Only lines holding the word "August" should be copied from the material.
--- Data Enclosed Below ---
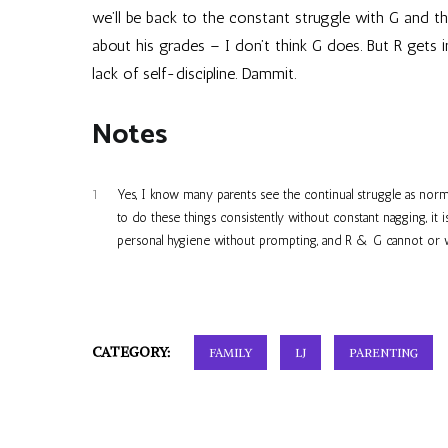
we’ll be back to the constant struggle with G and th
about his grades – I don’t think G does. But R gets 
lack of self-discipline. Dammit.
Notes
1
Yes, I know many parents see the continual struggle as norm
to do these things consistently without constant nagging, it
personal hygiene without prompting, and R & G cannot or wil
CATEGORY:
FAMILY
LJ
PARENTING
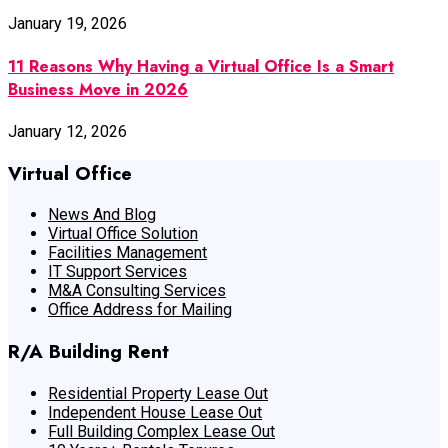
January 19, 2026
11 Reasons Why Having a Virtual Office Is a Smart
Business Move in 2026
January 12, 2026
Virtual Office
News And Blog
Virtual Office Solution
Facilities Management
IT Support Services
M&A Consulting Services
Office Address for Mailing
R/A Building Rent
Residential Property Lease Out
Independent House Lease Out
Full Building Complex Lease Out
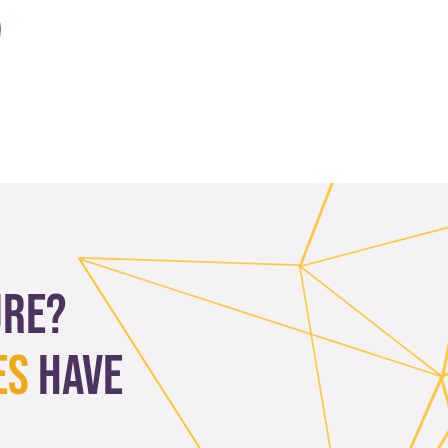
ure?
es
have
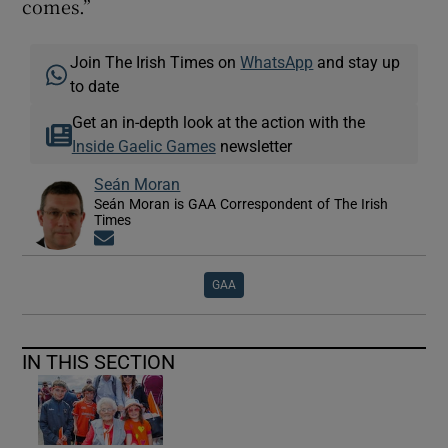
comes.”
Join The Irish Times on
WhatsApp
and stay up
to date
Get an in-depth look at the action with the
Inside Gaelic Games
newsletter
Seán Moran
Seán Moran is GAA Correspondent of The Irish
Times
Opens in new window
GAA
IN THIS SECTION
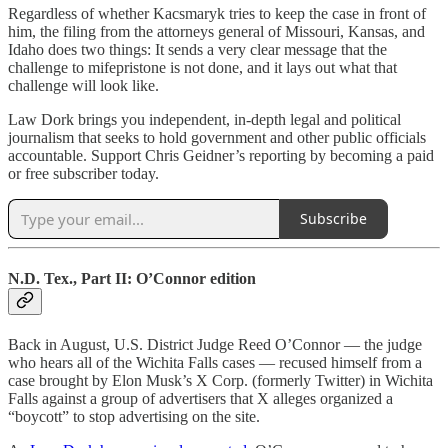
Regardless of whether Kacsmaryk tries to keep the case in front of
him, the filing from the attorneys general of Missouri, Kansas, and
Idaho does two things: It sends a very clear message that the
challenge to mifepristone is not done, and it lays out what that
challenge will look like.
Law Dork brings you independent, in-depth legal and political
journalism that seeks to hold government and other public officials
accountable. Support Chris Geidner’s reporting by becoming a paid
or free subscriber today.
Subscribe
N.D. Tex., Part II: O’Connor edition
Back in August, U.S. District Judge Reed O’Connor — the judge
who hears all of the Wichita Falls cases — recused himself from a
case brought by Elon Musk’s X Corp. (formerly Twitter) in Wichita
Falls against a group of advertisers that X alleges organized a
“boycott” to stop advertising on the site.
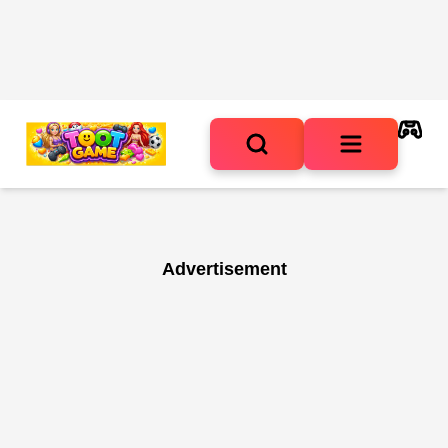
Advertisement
--- End of Enclosed Data ---
--- Data Enclosed Below ---
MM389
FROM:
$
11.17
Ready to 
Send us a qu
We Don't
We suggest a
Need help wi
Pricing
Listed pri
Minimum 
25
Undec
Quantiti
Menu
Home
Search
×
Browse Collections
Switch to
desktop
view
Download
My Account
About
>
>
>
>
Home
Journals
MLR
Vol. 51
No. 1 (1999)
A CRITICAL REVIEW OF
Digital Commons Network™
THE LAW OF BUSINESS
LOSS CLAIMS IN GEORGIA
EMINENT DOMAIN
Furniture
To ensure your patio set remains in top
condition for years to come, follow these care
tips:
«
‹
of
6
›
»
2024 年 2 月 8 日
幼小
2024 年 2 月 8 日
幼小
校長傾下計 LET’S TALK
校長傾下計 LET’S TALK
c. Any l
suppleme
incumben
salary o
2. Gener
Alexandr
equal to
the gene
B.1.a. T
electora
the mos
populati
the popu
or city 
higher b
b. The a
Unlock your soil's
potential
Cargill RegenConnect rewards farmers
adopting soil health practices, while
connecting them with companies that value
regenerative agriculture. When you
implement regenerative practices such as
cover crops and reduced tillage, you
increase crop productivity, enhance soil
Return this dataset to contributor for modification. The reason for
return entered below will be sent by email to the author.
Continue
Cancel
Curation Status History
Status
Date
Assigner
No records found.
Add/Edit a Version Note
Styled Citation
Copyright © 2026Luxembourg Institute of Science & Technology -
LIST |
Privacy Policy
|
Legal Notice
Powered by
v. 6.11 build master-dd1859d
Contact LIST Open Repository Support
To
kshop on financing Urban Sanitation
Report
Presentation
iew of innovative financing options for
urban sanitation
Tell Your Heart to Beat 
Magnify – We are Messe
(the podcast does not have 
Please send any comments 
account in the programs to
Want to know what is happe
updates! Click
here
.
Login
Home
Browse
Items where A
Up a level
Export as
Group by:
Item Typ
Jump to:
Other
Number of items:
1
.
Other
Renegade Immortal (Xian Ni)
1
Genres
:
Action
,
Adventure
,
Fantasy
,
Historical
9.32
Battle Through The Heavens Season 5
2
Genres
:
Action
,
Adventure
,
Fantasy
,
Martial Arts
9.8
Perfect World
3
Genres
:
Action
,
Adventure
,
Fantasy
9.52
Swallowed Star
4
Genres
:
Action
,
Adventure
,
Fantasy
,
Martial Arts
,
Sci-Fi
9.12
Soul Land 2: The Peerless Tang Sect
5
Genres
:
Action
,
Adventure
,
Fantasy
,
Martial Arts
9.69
--- End of Enclosed Data ---
--- Data Enclosed Below ---
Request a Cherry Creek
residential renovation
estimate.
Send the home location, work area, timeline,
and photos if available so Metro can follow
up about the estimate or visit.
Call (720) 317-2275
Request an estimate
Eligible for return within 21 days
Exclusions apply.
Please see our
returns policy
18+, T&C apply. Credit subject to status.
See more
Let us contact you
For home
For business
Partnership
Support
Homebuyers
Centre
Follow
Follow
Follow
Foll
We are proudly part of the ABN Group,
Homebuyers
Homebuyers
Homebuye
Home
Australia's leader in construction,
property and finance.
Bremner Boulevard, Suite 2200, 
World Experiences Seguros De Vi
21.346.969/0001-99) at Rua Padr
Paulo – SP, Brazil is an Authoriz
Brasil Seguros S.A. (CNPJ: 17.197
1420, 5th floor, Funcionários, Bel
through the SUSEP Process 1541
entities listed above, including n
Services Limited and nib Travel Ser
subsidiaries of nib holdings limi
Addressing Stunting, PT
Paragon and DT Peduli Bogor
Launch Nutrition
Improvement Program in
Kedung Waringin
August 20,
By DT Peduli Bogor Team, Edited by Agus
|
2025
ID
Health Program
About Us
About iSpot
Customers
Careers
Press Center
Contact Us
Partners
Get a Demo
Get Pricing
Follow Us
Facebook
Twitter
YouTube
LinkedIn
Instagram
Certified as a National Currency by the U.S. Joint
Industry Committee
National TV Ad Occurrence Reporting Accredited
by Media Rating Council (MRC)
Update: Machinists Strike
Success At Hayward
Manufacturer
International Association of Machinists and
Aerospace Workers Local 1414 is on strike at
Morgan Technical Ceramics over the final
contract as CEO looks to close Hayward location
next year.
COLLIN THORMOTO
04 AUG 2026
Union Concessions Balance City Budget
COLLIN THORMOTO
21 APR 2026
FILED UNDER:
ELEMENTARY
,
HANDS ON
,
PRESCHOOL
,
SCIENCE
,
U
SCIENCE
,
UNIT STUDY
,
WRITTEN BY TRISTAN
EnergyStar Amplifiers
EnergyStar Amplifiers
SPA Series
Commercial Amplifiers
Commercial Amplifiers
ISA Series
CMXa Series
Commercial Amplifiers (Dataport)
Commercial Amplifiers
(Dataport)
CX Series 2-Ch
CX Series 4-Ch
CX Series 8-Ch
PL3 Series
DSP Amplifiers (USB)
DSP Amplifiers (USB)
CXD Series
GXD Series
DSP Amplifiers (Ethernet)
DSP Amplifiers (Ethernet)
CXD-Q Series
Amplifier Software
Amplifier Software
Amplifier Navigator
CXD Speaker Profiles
--- End of Enclosed Data ---
Response area
Back in August, U.S. District Judge Reed O’Connor — the judge
August 20,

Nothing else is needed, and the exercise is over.